(THE INPUT):
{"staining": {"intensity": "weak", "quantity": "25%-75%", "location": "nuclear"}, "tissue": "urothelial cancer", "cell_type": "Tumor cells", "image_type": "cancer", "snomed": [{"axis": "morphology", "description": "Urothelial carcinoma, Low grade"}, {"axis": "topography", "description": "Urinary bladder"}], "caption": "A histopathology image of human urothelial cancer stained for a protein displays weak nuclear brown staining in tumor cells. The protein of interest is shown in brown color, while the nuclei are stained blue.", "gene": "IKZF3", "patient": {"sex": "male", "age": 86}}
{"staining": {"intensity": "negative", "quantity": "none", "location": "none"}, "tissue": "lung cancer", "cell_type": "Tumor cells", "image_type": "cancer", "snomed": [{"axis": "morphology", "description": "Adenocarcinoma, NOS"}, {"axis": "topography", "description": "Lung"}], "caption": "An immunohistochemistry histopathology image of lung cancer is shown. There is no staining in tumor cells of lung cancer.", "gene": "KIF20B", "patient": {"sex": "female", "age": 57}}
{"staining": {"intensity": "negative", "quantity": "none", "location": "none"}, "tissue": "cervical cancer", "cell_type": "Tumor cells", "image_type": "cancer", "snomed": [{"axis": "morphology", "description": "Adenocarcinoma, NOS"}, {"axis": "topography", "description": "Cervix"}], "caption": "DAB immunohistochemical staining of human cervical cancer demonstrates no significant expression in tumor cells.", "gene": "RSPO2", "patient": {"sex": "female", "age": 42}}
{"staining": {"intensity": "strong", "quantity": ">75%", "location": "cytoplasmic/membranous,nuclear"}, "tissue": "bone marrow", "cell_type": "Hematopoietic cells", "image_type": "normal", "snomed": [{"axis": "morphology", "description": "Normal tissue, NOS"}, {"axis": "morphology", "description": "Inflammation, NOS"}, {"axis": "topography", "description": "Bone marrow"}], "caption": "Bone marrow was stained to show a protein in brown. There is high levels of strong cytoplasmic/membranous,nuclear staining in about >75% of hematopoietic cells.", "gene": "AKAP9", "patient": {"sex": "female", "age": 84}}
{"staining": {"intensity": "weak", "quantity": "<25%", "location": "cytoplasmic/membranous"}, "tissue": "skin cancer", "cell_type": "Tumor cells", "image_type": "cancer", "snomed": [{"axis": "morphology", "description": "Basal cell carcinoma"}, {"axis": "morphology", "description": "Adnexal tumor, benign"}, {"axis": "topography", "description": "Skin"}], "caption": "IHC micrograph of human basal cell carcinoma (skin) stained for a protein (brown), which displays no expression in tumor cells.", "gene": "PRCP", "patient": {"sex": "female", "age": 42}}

(YOUR GOAL): Select from the material above each line in which the string "cytoplasmic" appears, and list those lines.

(SOLUTION FOR THIS TASK):
{"staining": {"intensity": "strong", "quantity": ">75%", "location": "cytoplasmic/membranous,nuclear"}, "tissue": "bone marrow", "cell_type": "Hematopoietic cells", "image_type": "normal", "snomed": [{"axis": "morphology", "description": "Normal tissue, NOS"}, {"axis": "morphology", "description": "Inflammation, NOS"}, {"axis": "topography", "description": "Bone marrow"}], "caption": "Bone marrow was stained to show a protein in brown. There is high levels of strong cytoplasmic/membranous,nuclear staining in about >75% of hematopoietic cells.", "gene": "AKAP9", "patient": {"sex": "female", "age": 84}}
{"staining": {"intensity": "weak", "quantity": "<25%", "location": "cytoplasmic/membranous"}, "tissue": "skin cancer", "cell_type": "Tumor cells", "image_type": "cancer", "snomed": [{"axis": "morphology", "description": "Basal cell carcinoma"}, {"axis": "morphology", "description": "Adnexal tumor, benign"}, {"axis": "topography", "description": "Skin"}], "caption": "IHC micrograph of human basal cell carcinoma (skin) stained for a protein (brown), which displays no expression in tumor cells.", "gene": "PRCP", "patient": {"sex": "female", "age": 42}}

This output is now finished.